= Work to complete =
Copy the lines in these records word for word, leaving out the pictures.

==== Records for the exercise

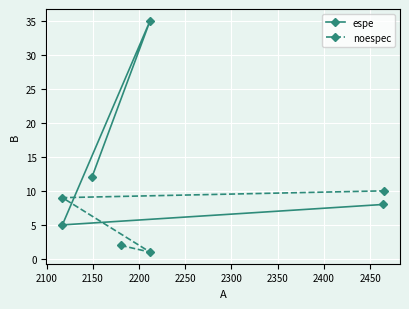

What is the maximum value for espe?

35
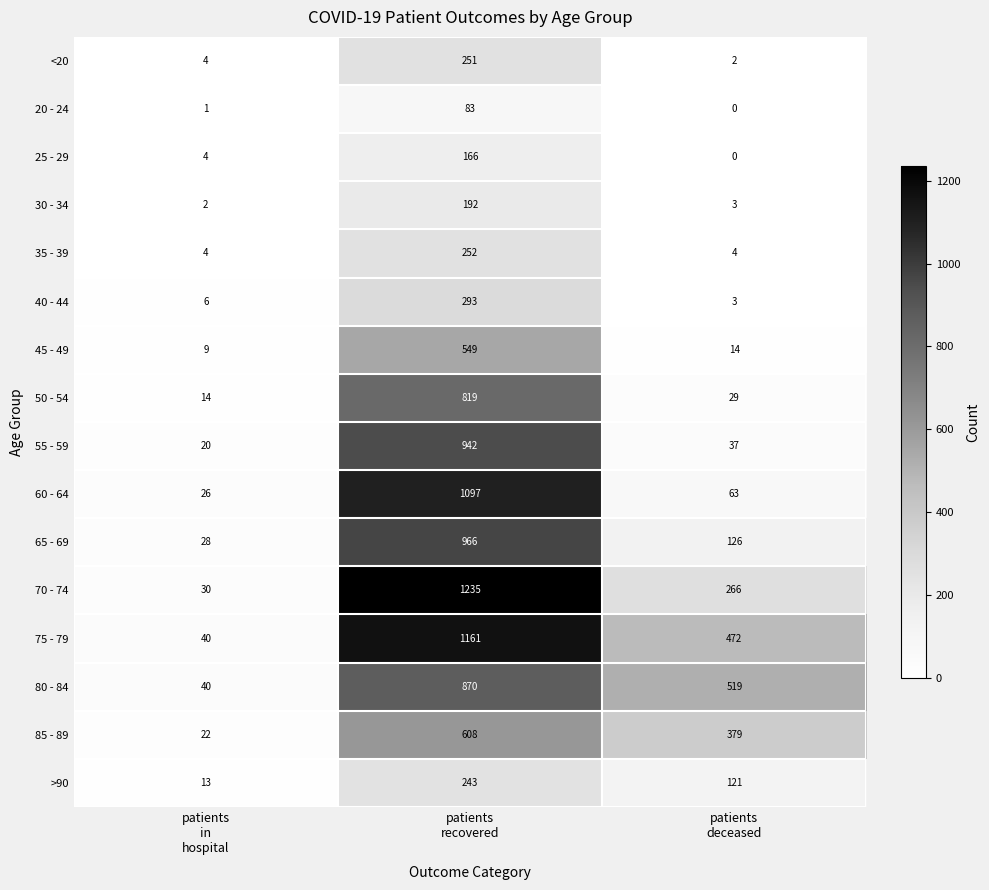

What is the difference between the second highest and minimum values in the 25 - 29 series?

4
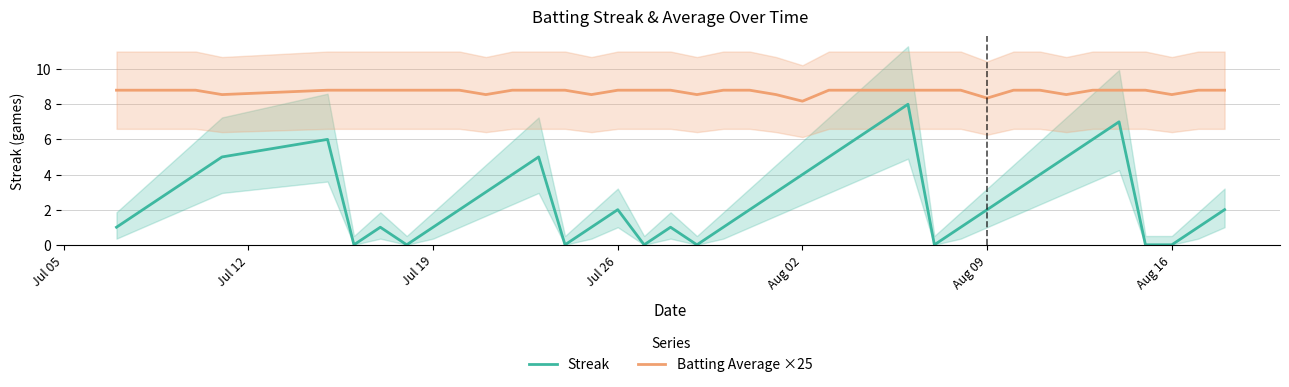

What is the maximum value for Batting Average ×25?

8.8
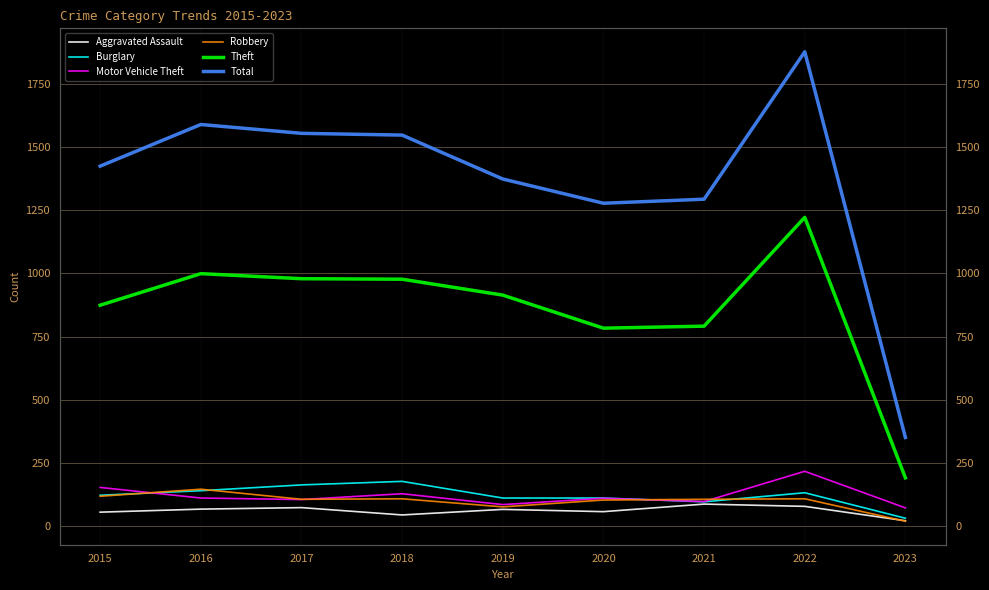

Where do Robbery and Motor Vehicle Theft first cross each other?

2015 and 2016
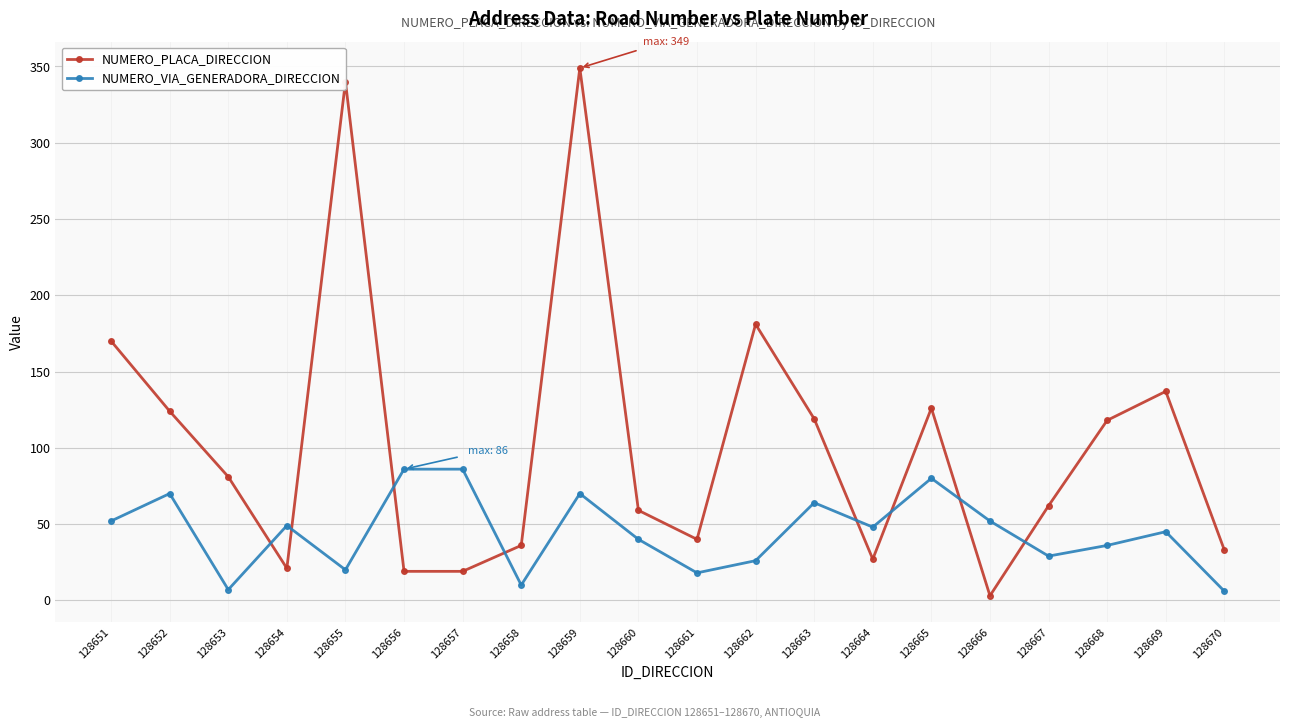

What is the average value of the NUMERO_PLACA_DIRECCION series?

103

========

= Finished task =
What is the maximum value for espe?

35

What is the difference between the second highest and minimum values in the 25 - 29 series?

4

What is the maximum value for Batting Average ×25?

8.8

Where do Robbery and Motor Vehicle Theft first cross each other?

2015 and 2016

What is the average value of the NUMERO_PLACA_DIRECCION series?

103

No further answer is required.